# not sure which way to go!!



## eat2live (May 18, 2011)

Hi
i found out i was type 2 diet only 2 weeks ago!!, from that moment on i knew i had to watch my diet, i am 16 stone and need to lose about 5 stone...but any would be nice,

i tried to keep to a low GI diet upto this monday, and lost 7lb in 10 days. although i did catch a tummy bug during that time,
i would have burgen bread with chicken and lots of salad, and sweet potatoe and other low Gi foods for tea...branflakes and half a bannana for breakfast which doesnt effect my BS too much...
the thing is i joined slimming world on monday, yrs ago when i was on it i lost 2 stone, and loved the green days...lots of pasta, rice potatoes etc...of course i have to crub these food now....today i struggled with SW...brnaflakes for breakfast...2 small slices of wholemeal bread with just salad..and sweet potatoe and beans for tea..
my main problem is i have good food already in that i can eat in moderation 
without each day of thinking of what and what i can eat...i already have to do that with diabetes!!
i will keep it up this week and see how it goes, but i feel i might be happier on the low GI and being careful of what i eat more than the SW diet can offer me, 
i would like to think i can eat 2 fish fingers with a small baked potatoe without  it being counted as syns, i think as a diabetic we are already limited to what we eat, without feeling more restricted,
i feel if it wasnt for the diabetes i would be great on the SW gorging on potatoes, rice and pasta all day just like before lol

so after all this why do i feel like i have failed already cos the SW doesnt feel right for me,
but surely i can keep losing weight  by eating healthy and lowish Gi

anyone else done this?
please advice if you can
thank you michele xx


----------



## Northerner (May 18, 2011)

Hi Michelle, I'd say if you are not happy with the SW diet, or you find it incompatible with your diabetes management then go back to GI. One of our members, Lucy, is having great success following Rick Gallop's Express GI Diet for Busy People, so that might be worth a look


----------



## eat2live (May 18, 2011)

thanx so much Northerner for your reply...i might try a little longer but i font it a little boring and a tad restraining...thanx again x


----------



## caffeine_demon (May 18, 2011)

thinking about my diabetic diet, and slimming world - I think my current diet is closest to the "success express" days - with about half the plate as protein / carbs, and the rest as veg, although i do tweak it for the carbs which don't affect my sugars too much, and I have more nuts than would be allowed on SW


----------

Collected data:
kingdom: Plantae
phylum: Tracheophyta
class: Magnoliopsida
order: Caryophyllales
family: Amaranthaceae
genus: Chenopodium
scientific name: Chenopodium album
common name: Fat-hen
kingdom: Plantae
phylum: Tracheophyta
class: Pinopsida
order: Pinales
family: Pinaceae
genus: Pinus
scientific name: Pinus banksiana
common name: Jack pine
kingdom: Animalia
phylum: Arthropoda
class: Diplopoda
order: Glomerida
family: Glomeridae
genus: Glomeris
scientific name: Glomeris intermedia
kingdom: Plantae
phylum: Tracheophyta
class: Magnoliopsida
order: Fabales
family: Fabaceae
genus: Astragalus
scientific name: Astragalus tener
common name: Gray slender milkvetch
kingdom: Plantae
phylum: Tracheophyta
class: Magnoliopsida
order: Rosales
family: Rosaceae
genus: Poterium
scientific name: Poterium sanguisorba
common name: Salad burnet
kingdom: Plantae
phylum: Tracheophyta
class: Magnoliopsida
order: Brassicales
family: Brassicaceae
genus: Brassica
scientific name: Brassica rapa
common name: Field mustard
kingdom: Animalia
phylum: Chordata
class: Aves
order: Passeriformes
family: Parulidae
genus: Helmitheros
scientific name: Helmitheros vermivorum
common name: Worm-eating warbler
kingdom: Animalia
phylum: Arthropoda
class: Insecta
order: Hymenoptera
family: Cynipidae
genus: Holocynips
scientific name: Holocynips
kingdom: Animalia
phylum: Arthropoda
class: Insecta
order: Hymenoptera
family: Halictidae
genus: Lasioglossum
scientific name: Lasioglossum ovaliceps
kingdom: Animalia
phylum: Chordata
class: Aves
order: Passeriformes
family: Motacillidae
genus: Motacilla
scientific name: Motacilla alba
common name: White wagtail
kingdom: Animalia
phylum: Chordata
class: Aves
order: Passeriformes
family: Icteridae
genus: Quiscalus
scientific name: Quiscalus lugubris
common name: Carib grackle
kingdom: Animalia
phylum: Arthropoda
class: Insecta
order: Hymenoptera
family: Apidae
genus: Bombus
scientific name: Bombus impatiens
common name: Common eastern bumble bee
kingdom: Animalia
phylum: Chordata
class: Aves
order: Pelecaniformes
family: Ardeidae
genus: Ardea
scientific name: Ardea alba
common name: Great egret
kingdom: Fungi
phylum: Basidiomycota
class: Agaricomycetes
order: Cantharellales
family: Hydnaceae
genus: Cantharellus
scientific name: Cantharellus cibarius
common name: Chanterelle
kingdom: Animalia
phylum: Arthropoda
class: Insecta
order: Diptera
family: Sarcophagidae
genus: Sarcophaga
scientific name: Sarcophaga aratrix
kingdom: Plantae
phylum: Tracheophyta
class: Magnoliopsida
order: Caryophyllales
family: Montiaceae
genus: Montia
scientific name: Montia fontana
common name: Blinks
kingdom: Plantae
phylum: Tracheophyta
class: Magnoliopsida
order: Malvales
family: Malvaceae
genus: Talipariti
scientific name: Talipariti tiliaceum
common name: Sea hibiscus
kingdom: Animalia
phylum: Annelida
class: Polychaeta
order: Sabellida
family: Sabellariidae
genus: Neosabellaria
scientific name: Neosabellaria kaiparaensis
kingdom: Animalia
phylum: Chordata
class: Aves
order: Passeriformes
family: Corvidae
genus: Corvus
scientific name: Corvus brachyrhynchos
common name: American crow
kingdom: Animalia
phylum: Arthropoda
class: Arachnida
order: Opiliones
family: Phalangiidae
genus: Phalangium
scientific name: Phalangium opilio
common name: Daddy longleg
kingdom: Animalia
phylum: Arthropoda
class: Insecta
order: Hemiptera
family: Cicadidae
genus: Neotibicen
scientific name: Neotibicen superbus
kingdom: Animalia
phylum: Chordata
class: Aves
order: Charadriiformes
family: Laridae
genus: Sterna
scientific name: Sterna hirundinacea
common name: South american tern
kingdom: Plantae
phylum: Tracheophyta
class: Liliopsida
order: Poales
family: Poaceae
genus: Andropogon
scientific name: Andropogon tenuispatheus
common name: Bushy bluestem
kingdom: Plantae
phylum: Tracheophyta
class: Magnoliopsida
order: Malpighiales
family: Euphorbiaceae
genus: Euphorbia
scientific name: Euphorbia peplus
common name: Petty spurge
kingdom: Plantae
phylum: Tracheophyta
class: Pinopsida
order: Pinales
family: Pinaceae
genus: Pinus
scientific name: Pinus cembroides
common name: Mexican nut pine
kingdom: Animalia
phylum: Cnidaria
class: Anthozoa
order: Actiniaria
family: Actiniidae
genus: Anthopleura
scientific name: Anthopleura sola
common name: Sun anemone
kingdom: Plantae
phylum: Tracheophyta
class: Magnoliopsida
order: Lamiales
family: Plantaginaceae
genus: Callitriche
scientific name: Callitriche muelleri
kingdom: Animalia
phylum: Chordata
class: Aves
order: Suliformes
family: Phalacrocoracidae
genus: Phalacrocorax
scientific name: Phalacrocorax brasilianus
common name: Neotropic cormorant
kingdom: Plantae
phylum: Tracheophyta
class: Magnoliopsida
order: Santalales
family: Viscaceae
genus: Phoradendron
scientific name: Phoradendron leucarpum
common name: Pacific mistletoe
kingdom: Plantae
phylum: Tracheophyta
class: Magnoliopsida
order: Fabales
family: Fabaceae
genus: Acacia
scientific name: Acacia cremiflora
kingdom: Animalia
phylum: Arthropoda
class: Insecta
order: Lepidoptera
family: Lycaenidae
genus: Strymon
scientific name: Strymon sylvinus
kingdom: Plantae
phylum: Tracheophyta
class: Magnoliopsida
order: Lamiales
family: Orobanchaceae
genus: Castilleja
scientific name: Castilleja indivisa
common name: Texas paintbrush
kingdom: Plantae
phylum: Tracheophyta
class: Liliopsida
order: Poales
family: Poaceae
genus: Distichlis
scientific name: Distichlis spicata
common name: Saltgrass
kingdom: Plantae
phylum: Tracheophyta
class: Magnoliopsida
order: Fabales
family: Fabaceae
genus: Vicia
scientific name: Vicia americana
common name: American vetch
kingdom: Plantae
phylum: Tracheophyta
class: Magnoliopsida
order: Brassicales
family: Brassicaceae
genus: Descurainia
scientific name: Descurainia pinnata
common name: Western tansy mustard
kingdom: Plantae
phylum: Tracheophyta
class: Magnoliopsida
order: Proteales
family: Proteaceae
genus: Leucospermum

**ASSIGNMENT:**
Reproduce the forum thread on diabetes and dieting word for word, from "so after all" up to and including "else done this?". None of the collected lines are needed for this work.

**ANSWER BELOW:**
so after all this why do i feel like i have failed already cos the SW doesnt feel right for me,
but surely i can keep losing weight  by eating healthy and lowish Gi

anyone else done this?